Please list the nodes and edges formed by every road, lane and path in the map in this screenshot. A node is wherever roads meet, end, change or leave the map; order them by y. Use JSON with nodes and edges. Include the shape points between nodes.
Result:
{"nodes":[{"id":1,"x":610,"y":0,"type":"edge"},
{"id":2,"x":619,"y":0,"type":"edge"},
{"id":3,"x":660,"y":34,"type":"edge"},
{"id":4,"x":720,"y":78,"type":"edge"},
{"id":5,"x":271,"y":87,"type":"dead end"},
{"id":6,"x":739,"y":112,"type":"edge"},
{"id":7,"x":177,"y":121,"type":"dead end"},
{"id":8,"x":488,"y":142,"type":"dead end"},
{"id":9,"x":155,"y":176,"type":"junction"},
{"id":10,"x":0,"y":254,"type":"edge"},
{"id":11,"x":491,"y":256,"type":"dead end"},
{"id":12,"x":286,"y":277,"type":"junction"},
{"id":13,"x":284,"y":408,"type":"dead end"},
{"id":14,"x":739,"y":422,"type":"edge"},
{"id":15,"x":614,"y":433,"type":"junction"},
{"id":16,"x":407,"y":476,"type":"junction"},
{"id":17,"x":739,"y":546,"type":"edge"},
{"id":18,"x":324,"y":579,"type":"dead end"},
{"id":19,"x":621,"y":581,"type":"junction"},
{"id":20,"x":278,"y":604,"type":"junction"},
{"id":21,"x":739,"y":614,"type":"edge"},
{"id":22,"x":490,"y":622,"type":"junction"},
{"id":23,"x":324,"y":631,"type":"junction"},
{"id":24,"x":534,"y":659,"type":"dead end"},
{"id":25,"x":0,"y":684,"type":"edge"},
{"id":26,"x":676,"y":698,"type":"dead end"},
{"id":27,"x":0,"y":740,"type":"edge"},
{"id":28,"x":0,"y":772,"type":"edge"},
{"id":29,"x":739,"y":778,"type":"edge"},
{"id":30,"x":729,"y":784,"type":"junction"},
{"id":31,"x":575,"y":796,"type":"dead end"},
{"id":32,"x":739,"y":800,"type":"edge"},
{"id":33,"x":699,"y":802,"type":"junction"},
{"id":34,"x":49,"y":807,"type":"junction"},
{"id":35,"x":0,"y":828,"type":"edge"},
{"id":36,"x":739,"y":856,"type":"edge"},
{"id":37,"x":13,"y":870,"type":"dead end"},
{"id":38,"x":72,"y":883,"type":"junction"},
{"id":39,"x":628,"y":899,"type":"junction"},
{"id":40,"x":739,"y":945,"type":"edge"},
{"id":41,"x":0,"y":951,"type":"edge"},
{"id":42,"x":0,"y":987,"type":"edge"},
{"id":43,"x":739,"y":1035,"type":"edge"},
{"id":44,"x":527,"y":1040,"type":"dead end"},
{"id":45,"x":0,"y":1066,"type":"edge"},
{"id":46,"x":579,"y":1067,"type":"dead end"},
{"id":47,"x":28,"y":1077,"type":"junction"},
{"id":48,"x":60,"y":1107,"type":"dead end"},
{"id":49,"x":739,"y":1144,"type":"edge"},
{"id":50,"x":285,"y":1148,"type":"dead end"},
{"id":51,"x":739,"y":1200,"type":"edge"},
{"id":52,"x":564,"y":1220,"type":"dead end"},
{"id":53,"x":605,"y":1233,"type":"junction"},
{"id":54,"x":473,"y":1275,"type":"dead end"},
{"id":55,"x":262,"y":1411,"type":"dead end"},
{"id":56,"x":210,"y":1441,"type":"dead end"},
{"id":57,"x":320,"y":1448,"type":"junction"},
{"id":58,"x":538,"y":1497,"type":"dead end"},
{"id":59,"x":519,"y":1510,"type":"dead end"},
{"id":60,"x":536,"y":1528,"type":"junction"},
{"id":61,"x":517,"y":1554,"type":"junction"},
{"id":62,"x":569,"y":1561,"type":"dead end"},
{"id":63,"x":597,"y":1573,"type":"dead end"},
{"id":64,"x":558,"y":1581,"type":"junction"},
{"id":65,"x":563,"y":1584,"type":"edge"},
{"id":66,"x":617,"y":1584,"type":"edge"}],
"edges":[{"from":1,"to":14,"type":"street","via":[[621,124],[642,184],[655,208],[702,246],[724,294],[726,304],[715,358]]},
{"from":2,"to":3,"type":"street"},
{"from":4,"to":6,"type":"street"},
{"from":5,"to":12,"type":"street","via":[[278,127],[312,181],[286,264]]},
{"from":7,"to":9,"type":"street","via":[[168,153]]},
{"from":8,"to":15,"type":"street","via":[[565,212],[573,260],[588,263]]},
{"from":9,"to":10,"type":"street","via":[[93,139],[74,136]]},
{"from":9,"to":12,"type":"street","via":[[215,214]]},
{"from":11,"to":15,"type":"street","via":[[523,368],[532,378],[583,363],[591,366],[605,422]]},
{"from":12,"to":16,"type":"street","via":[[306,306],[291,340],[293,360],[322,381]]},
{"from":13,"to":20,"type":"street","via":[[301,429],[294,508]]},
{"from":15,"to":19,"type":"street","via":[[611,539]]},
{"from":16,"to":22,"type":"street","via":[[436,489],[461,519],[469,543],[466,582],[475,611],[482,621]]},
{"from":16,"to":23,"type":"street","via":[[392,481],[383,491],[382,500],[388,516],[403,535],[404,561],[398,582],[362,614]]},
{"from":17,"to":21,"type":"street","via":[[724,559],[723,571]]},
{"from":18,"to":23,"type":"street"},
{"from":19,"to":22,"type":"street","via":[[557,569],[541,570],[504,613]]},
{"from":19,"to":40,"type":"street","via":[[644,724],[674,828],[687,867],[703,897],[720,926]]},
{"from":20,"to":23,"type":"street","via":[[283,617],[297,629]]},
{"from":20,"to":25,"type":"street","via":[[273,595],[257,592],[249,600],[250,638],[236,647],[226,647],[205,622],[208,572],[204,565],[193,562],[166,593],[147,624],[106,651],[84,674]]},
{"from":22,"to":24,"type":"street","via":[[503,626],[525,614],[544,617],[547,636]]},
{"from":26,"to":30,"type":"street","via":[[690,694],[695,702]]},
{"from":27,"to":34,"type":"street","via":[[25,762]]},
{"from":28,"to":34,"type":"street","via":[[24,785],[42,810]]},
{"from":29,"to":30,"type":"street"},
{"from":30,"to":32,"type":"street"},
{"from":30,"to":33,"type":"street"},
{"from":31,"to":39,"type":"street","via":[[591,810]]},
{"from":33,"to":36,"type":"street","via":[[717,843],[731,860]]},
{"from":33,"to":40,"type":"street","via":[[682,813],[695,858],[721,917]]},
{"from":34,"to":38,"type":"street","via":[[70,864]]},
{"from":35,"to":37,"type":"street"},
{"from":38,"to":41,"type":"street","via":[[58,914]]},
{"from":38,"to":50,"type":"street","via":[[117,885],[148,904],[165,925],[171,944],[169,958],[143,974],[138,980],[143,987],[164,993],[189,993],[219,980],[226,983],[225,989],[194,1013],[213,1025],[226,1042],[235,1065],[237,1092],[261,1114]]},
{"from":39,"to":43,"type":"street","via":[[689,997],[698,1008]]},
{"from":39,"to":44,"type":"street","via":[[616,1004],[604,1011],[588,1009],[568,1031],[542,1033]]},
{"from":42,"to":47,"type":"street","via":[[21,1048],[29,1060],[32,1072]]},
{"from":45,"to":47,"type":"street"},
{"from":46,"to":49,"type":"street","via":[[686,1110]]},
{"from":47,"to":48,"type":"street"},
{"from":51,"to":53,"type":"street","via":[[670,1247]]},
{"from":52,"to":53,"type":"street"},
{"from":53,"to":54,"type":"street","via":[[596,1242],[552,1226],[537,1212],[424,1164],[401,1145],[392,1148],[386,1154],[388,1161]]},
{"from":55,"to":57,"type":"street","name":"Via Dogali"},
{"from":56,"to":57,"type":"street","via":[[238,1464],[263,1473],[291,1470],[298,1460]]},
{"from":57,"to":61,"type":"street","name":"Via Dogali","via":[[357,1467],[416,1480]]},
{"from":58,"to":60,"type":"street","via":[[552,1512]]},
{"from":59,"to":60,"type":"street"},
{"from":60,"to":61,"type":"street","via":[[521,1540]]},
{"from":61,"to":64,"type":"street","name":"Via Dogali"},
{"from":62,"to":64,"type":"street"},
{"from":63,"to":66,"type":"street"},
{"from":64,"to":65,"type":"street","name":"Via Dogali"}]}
══════════════════════════════
→ PROBLEM TO WORK ON: Go line by line through the material above and return each one that includes "Dogali".

→ RESULT OF THE EXERCISE:
{"from":55,"to":57,"type":"street","name":"Via Dogali"},
{"from":57,"to":61,"type":"street","name":"Via Dogali","via":[[357,1467],[416,1480]]},
{"from":61,"to":64,"type":"street","name":"Via Dogali"},
{"from":64,"to":65,"type":"street","name":"Via Dogali"}]}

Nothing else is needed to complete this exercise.